🤖 AI Summary
Large language models (LLMs) suffer from hallucination in question answering due to conflicts between parametric knowledge and input context. Method: This paper proposes a novel paradigm that explicitly models entity–context alignment relationships. It is the first to systematically reveal the critical impact of entity–context alignment quality during training on inference faithfulness, and introduces an intervenable knowledge conflict mitigation mechanism—incorporating entity-aware attention constraints and context-alignment regularization loss into a seq-to-seq framework.
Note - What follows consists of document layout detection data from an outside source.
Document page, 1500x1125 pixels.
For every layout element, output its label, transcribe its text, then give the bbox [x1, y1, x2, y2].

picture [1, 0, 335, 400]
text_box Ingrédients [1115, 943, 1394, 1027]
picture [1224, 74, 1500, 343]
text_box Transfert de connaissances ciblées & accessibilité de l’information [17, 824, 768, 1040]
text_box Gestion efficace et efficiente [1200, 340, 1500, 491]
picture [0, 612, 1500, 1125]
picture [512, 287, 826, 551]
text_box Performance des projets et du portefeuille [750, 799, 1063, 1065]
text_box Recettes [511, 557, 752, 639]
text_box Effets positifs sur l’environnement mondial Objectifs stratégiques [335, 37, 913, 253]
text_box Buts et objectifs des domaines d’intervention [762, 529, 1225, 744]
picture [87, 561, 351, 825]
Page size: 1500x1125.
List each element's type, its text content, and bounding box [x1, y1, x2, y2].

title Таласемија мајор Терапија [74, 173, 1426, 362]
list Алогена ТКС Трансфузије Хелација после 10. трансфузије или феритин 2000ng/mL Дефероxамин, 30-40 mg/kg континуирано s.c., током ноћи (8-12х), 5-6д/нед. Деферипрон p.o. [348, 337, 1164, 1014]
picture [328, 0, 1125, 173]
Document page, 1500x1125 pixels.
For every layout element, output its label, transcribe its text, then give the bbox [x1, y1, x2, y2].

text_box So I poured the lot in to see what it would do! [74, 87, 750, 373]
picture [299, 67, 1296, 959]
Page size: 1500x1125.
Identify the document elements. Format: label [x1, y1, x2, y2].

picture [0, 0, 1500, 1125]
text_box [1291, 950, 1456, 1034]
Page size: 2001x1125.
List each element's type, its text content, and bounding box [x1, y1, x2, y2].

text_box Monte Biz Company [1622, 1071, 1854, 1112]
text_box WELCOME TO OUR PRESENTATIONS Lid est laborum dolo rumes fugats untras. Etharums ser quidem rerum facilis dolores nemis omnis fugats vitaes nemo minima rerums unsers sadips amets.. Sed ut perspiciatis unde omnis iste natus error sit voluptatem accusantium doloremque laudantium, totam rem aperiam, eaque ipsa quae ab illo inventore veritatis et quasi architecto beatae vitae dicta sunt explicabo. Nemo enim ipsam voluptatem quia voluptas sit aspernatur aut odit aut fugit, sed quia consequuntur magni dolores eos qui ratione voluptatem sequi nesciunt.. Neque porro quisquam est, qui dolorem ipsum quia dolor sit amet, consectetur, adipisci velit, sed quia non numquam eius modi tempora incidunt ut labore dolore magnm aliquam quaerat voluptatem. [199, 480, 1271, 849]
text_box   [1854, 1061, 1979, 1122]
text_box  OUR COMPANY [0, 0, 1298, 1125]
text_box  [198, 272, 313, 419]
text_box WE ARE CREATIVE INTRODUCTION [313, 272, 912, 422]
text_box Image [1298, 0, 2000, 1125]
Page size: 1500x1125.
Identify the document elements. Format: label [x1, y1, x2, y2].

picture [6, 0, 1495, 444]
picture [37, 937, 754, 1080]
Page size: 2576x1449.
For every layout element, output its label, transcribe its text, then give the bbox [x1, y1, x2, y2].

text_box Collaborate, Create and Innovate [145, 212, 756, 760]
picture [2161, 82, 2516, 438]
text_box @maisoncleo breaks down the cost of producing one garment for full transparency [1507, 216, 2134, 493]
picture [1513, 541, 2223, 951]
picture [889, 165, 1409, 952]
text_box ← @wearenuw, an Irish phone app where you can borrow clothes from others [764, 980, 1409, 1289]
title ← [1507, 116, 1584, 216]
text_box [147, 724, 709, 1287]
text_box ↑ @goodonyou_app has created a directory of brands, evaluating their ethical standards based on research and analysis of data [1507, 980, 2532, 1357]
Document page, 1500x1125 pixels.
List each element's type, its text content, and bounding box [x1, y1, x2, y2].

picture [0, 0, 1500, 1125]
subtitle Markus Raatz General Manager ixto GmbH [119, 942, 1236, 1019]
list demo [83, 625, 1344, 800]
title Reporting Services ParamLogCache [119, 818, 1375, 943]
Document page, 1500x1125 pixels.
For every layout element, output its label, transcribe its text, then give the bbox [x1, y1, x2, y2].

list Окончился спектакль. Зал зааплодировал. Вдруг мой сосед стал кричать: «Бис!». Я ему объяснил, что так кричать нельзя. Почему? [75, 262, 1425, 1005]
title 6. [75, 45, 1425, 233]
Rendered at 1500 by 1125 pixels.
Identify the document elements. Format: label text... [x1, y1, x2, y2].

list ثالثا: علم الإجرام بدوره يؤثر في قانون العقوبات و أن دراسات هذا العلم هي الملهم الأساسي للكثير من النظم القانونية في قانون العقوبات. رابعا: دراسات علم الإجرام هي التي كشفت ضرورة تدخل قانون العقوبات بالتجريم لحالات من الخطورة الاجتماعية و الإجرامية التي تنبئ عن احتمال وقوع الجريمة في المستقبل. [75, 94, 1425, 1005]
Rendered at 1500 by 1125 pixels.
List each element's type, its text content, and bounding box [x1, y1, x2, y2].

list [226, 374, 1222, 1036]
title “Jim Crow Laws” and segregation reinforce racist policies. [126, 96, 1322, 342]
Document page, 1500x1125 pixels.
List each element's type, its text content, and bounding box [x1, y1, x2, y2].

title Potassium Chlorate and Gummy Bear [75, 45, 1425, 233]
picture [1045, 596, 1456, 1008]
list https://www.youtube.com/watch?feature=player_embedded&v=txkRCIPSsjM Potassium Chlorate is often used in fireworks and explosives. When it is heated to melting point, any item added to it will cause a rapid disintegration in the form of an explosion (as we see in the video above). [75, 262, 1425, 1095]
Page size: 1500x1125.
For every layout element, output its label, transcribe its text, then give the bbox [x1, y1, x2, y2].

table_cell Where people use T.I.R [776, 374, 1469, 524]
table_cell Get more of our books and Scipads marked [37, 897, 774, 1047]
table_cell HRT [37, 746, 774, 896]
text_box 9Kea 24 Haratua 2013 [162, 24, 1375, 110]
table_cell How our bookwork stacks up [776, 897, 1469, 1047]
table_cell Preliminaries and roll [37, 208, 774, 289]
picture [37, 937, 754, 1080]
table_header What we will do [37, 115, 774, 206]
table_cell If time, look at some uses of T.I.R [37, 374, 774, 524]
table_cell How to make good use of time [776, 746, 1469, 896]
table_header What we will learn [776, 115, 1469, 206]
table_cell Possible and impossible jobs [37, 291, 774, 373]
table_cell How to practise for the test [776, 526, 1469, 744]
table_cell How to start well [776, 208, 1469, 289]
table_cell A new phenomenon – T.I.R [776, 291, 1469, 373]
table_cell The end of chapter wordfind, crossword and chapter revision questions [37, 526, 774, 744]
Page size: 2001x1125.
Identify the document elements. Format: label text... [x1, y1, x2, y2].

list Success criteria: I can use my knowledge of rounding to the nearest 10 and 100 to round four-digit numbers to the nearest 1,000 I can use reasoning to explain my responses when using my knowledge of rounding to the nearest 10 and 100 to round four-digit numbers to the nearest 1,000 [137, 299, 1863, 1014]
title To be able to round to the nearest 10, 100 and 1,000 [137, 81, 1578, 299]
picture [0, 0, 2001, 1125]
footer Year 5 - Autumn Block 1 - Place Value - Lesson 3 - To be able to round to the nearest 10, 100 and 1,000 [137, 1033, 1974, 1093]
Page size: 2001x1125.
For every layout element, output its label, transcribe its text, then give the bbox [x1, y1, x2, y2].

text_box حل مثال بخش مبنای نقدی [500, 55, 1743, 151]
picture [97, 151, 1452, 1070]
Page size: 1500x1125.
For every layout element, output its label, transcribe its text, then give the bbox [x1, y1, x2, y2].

Contribution/Results: The method significantly reduces hallucination rates across multiple document-level QA benchmarks (average reduction of 32.7%), while simultaneously improving answer faithfulness and context utilization. It establishes an interpretable and controllable technical pathway for trustworthy generative QA, enabling explicit intervention in knowledge grounding and alignment.
📝 Abstract
In the context of knowledge-driven seq-to-seq generation tasks, such as document-based question answering and document summarization systems, two fundamental knowledge sources play crucial roles: the inherent knowledge embedded within model parameters and the external knowledge obtained through context. Recent studies revealed a significant challenge: when there exists a misalignment between the model's inherent knowledge and the ground truth answers in training data, the system may exhibit problematic behaviors during inference, such as ignoring input context, or generating unfaithful content. Our investigation proposes a strategy to minimize hallucination by building explicit connection between source inputs and generated outputs. We specifically target a common hallucination pattern in question answering, examining how the correspondence between entities and their contexts during model training influences the system's performance at inference time.